Line by line, please look for the word "Universidade" in the following records, then copy each line you find it in.

^^^^

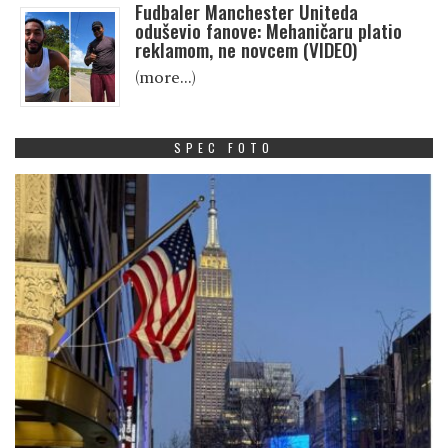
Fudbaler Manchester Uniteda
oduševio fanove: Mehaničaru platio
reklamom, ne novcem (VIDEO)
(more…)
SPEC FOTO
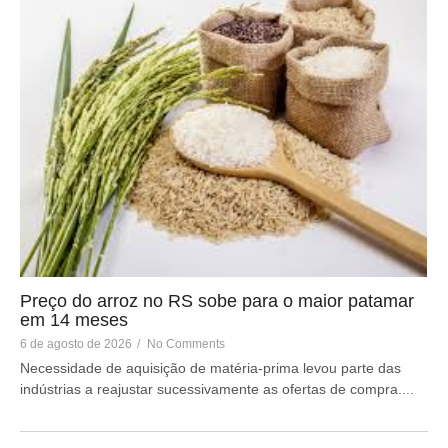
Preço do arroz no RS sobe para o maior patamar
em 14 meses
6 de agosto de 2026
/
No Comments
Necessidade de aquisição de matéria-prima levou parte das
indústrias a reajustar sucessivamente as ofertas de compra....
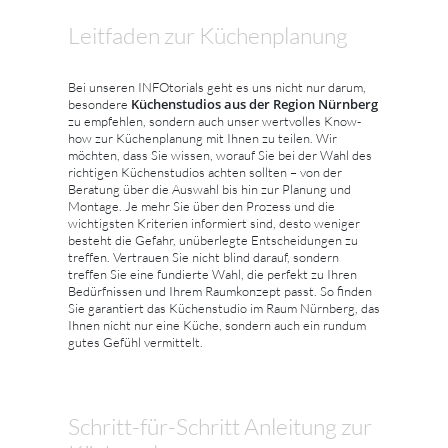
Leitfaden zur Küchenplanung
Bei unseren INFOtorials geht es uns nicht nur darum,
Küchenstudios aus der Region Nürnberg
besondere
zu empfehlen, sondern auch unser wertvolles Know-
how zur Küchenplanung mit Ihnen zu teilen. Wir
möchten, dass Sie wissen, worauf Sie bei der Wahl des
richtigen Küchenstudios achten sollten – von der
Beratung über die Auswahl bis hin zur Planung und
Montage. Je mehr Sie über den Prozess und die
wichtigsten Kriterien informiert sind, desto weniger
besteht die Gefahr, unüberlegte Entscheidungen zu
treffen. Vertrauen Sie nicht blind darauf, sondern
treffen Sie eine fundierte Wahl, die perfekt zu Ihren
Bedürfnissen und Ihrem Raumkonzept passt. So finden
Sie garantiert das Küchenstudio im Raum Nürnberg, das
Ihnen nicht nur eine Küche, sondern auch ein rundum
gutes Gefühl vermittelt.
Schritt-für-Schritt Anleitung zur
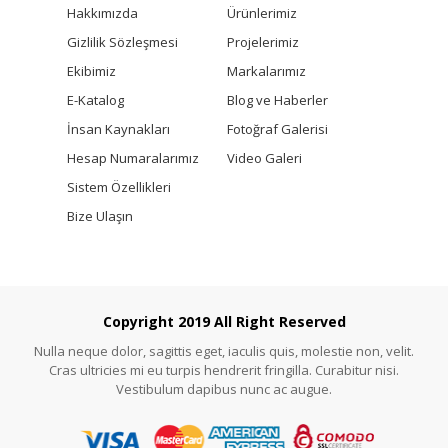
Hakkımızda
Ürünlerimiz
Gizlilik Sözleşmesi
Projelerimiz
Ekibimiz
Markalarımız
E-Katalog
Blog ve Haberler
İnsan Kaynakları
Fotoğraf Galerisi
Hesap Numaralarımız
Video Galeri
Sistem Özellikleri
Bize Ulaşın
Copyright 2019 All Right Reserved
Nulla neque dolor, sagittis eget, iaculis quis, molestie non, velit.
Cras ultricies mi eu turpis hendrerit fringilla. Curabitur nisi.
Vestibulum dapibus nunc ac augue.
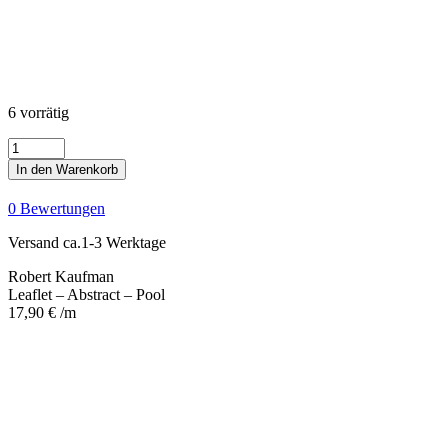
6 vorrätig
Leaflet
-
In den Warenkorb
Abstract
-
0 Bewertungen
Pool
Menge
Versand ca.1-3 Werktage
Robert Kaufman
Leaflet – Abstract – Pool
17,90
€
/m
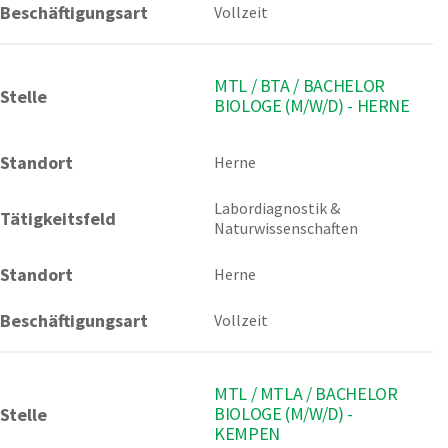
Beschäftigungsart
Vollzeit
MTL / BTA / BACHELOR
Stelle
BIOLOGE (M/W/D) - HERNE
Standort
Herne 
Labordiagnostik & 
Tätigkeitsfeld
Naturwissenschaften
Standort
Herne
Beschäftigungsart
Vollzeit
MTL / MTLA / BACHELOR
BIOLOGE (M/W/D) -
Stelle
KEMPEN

^^^^

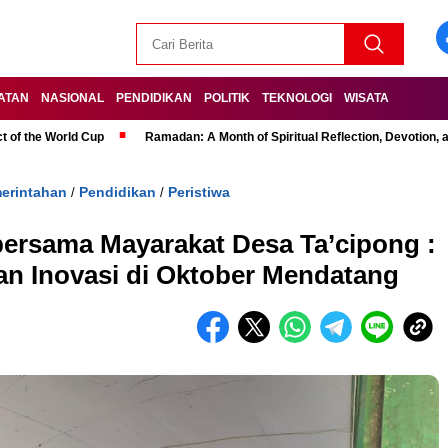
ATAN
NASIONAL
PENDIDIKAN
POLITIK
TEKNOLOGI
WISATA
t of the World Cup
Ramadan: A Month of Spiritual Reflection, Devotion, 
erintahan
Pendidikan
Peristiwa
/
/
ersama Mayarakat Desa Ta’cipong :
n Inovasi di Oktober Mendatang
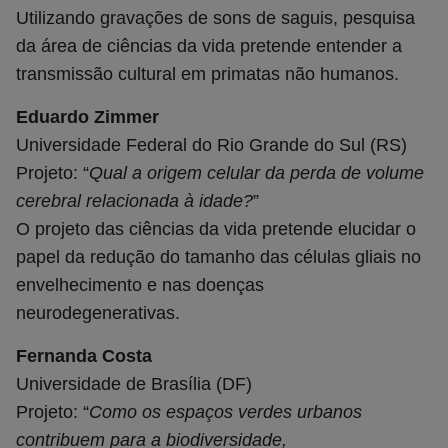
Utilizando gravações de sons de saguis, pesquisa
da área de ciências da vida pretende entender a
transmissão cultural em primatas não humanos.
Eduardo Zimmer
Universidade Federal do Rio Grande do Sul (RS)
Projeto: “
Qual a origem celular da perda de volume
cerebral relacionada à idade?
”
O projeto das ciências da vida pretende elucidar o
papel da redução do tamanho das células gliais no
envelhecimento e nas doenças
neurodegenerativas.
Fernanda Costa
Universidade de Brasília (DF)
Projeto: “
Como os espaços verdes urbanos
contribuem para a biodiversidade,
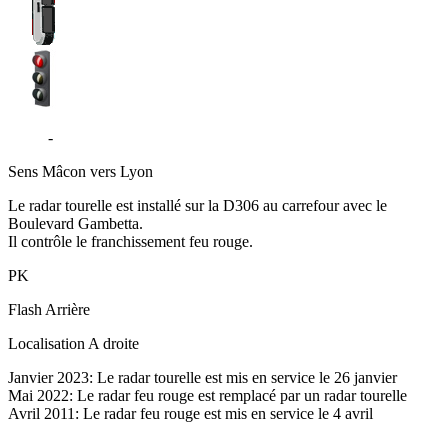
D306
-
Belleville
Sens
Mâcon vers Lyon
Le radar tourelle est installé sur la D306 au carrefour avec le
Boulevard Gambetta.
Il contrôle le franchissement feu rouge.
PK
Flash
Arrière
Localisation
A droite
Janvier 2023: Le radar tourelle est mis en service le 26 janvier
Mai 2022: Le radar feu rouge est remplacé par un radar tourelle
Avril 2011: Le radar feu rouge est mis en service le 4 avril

^^^^

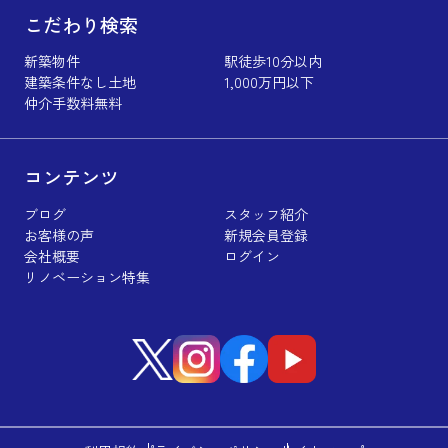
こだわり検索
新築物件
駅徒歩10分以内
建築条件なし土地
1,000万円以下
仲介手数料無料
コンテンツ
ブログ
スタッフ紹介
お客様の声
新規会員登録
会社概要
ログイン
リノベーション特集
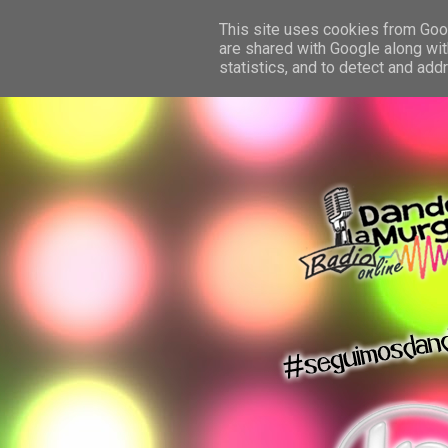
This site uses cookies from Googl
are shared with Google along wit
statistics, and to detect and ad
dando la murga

^^^^

Solution below -
Universidade Federal do Rio Grande do Sul (RS)
Universidade de Brasília (DF)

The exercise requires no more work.